Avrupa İnsan Hakları Mahkemesi ise, geçen hafta verdiği bir kararla toplumun gerisinde kalan siyasetin ve iç hukukun Avrupa çapında aşılacağına dair bir adım atmış oldu. Avusturyalı lezbiyen bir kadın, birlikte yaşadığı diğer kadının çocuğunu evlat edinmek istemiş, Avusturya hukuku buna müsaade etmemişti. 2010 yılından beri Avusturya’da “kayıtlı birliktelik” yasal olduğu halde bu lezbiyen iki kadın, birinin çocuğunu ikisi için de evlat edinememişti. Avrupa İnsan Hakları Mahkemesi, lezbiyenlerin evlat edinmesini engelleyen Avusturya Mahkemesi’nin “anne – babadan oluşan ebeveyn” kavramını haksız buldu. Avrupa İnsan Hakları Mahkemesi, konunun “iki evli olmayan insanının evlat edinme hakkı” içinde düşünülmesi gerektiğini, evlat edinmek isteyen insanların lezbiyen mi heteroseksüel mi olduğuna bakılmaması gerektiğini belirtti.

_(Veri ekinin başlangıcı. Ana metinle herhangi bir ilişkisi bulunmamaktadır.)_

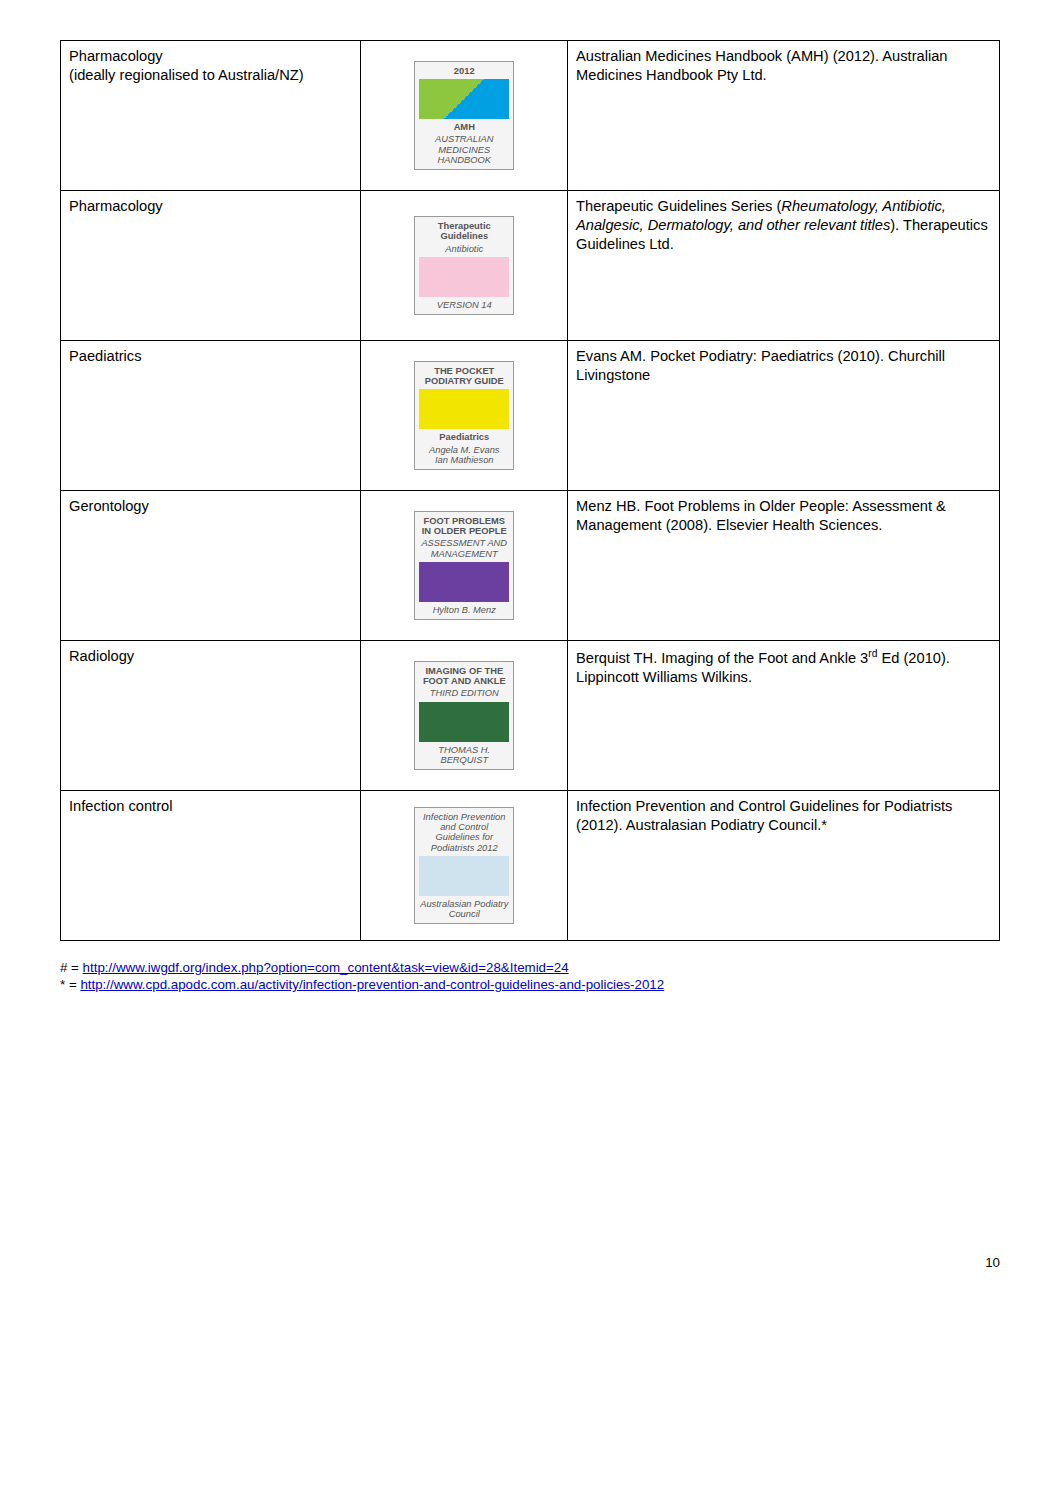| Pharmacology (ideally regionalised to Australia/NZ) | 2012 AMH AUSTRALIAN MEDICINES HANDBOOK | Australian Medicines Handbook (AMH) (2012). Australian Medicines Handbook Pty Ltd. |
| Pharmacology | Therapeutic Guidelines Antibiotic VERSION 14 | Therapeutic Guidelines Series ( Rheumatology, Antibiotic, Analgesic, Dermatology, and other relevant titles ). Therapeutics Guidelines Ltd. |
| Paediatrics | THE POCKET PODIATRY GUIDE Paediatrics Angela M. Evans Ian Mathieson | Evans AM. Pocket Podiatry: Paediatrics (2010). Churchill Livingstone |
| Gerontology | FOOT PROBLEMS IN OLDER PEOPLE ASSESSMENT AND MANAGEMENT Hylton B. Menz | Menz HB. Foot Problems in Older People: Assessment & Management (2008). Elsevier Health Sciences. |
| Radiology | IMAGING OF THE FOOT AND ANKLE THIRD EDITION THOMAS H. BERQUIST | Berquist TH. Imaging of the Foot and Ankle 3 rd Ed (2010). Lippincott Williams Wilkins. |
| Infection control | Infection Prevention and Control Guidelines for Podiatrists 2012 Australasian Podiatry Council | Infection Prevention and Control Guidelines for Podiatrists (2012). Australasian Podiatry Council.* |
# = http://www.iwgdf.org/index.php?option=com_content&task=view&id=28&Itemid=24
* = http://www.cpd.apodc.com.au/activity/infection-prevention-and-control-guidelines-and-policies-2012
10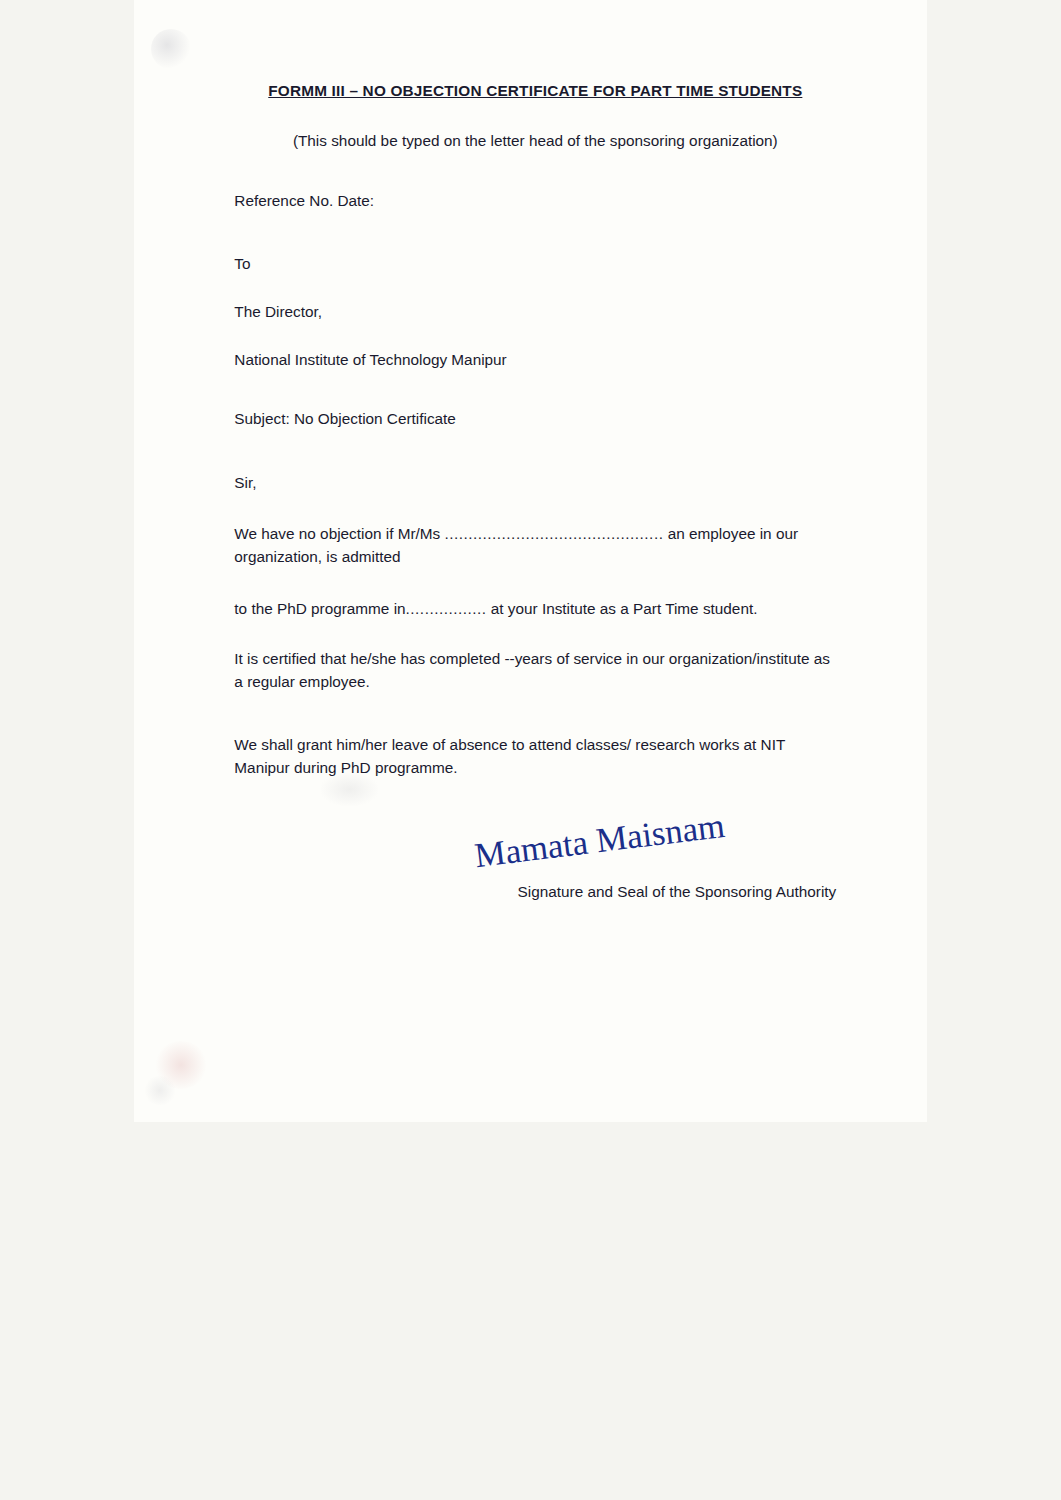FORMM III – NO OBJECTION CERTIFICATE FOR PART TIME STUDENTS
(This should be typed on the letter head of the sponsoring organization)
Reference No. Date:
To
The Director,
National Institute of Technology Manipur
Subject: No Objection Certificate
Sir,
We have no objection if Mr/Ms .............................................. an employee in our organization, is admitted
to the PhD programme in................. at your Institute as a Part Time student.
It is certified that he/she has completed --years of service in our organization/institute as a regular employee.
We shall grant him/her leave of absence to attend classes/ research works at NIT Manipur during PhD programme.
Signature and Seal of the Sponsoring Authority
Mamata Maisnam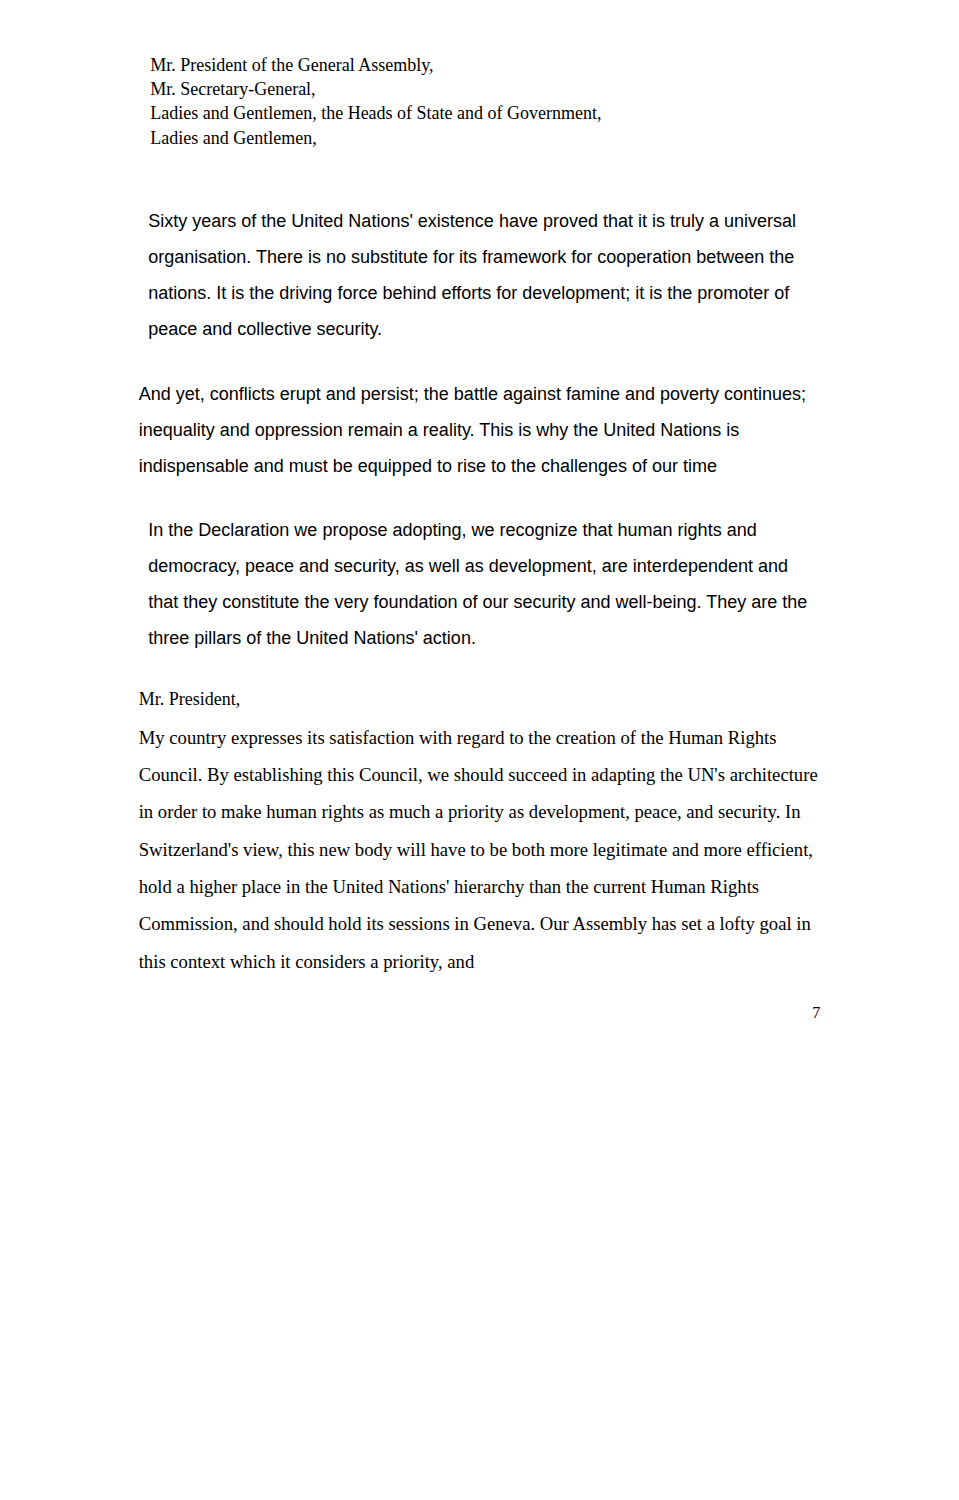Mr. President of the General Assembly,
Mr. Secretary-General,
Ladies and Gentlemen, the Heads of State and of Government,
Ladies and Gentlemen,
Sixty years of the United Nations' existence have proved that it is truly a universal organisation. There is no substitute for its framework for cooperation between the nations. It is the driving force behind efforts for development; it is the promoter of peace and collective security.
And yet, conflicts erupt and persist; the battle against famine and poverty continues; inequality and oppression remain a reality. This is why the United Nations is indispensable and must be equipped to rise to the challenges of our time
In the Declaration we propose adopting, we recognize that human rights and democracy, peace and security, as well as development, are interdependent and that they constitute the very foundation of our security and well-being. They are the three pillars of the United Nations' action.
Mr. President,
My country expresses its satisfaction with regard to the creation of the Human Rights Council. By establishing this Council, we should succeed in adapting the UN's architecture in order to make human rights as much a priority as development, peace, and security. In Switzerland's view, this new body will have to be both more legitimate and more efficient, hold a higher place in the United Nations' hierarchy than the current Human Rights Commission, and should hold its sessions in Geneva. Our Assembly has set a lofty goal in this context which it considers a priority, and
7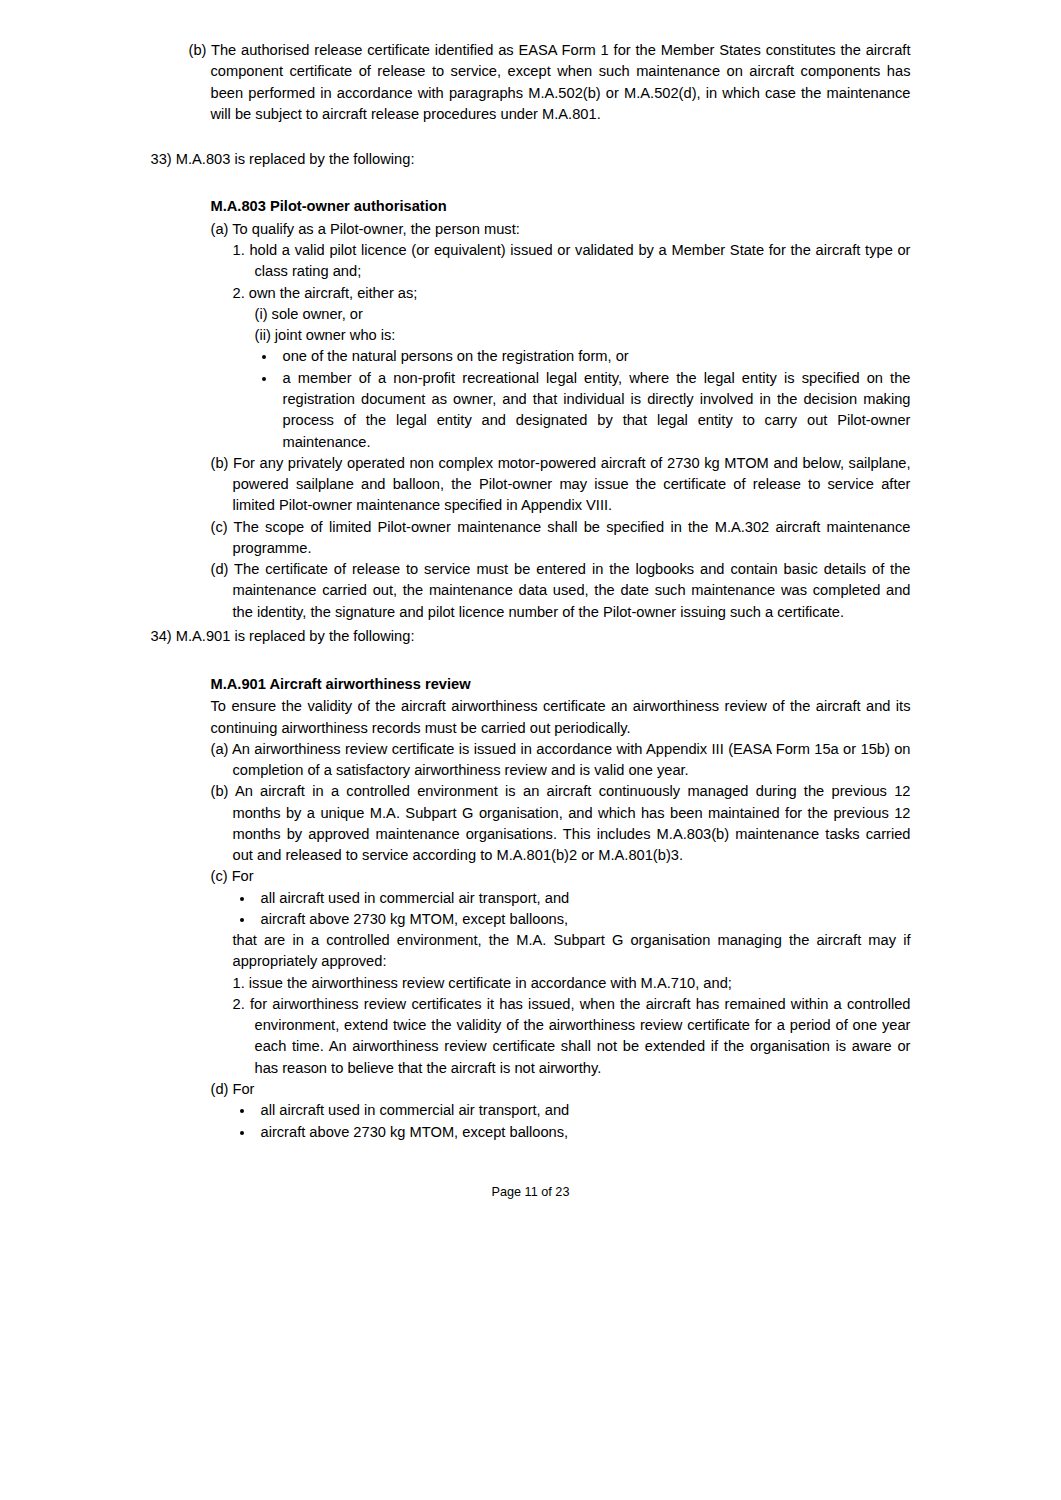(b) The authorised release certificate identified as EASA Form 1 for the Member States constitutes the aircraft component certificate of release to service, except when such maintenance on aircraft components has been performed in accordance with paragraphs M.A.502(b) or M.A.502(d), in which case the maintenance will be subject to aircraft release procedures under M.A.801.
33) M.A.803 is replaced by the following:
M.A.803 Pilot-owner authorisation
(a) To qualify as a Pilot-owner, the person must:
1. hold a valid pilot licence (or equivalent) issued or validated by a Member State for the aircraft type or class rating and;
2. own the aircraft, either as;
(i) sole owner, or
(ii) joint owner who is:
one of the natural persons on the registration form, or
a member of a non-profit recreational legal entity, where the legal entity is specified on the registration document as owner, and that individual is directly involved in the decision making process of the legal entity and designated by that legal entity to carry out Pilot-owner maintenance.
(b) For any privately operated non complex motor-powered aircraft of 2730 kg MTOM and below, sailplane, powered sailplane and balloon, the Pilot-owner may issue the certificate of release to service after limited Pilot-owner maintenance specified in Appendix VIII.
(c) The scope of limited Pilot-owner maintenance shall be specified in the M.A.302 aircraft maintenance programme.
(d) The certificate of release to service must be entered in the logbooks and contain basic details of the maintenance carried out, the maintenance data used, the date such maintenance was completed and the identity, the signature and pilot licence number of the Pilot-owner issuing such a certificate.
34) M.A.901 is replaced by the following:
M.A.901 Aircraft airworthiness review
To ensure the validity of the aircraft airworthiness certificate an airworthiness review of the aircraft and its continuing airworthiness records must be carried out periodically.
(a) An airworthiness review certificate is issued in accordance with Appendix III (EASA Form 15a or 15b) on completion of a satisfactory airworthiness review and is valid one year.
(b) An aircraft in a controlled environment is an aircraft continuously managed during the previous 12 months by a unique M.A. Subpart G organisation, and which has been maintained for the previous 12 months by approved maintenance organisations. This includes M.A.803(b) maintenance tasks carried out and released to service according to M.A.801(b)2 or M.A.801(b)3.
(c) For
all aircraft used in commercial air transport, and
aircraft above 2730 kg MTOM, except balloons,
that are in a controlled environment, the M.A. Subpart G organisation managing the aircraft may if appropriately approved:
1. issue the airworthiness review certificate in accordance with M.A.710, and;
2. for airworthiness review certificates it has issued, when the aircraft has remained within a controlled environment, extend twice the validity of the airworthiness review certificate for a period of one year each time. An airworthiness review certificate shall not be extended if the organisation is aware or has reason to believe that the aircraft is not airworthy.
(d) For
all aircraft used in commercial air transport, and
aircraft above 2730 kg MTOM, except balloons,
Page 11 of 23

Eşcinsel evliliğine karşı çıkan sağın ve Avrupa dincilerinin önemli tezlerinden biri “çocukların güvenli ve sorumlu bir yetişkin olmak için anne ve babaya ihtiyaç duydukları” teziydi. Avrupa egemen fikri bugün şöyle: “Hayır, çocuklar güvenli ve sorumlu bir yetişkin olmak için anne ve babaya ihtiyaç duymaz. Çocuklar, sadece güvenebilecekleri ve sevgi dolu ebeveyne ihtiyaç duyar. Bu ebeveynin de aynı ya da farklı cinsiyetlerde olmasının önemli olduğu kanıtlanmamıştır.” 

Bu düşünce batı toplumlarının önemli bir kısmında yaygın düşünce haline geldi. Sosyalist ve sosyal demokrat solla, liberaller böyle düşünürken faşistler, muhafazakârlar ve din çevreleri buna karşı.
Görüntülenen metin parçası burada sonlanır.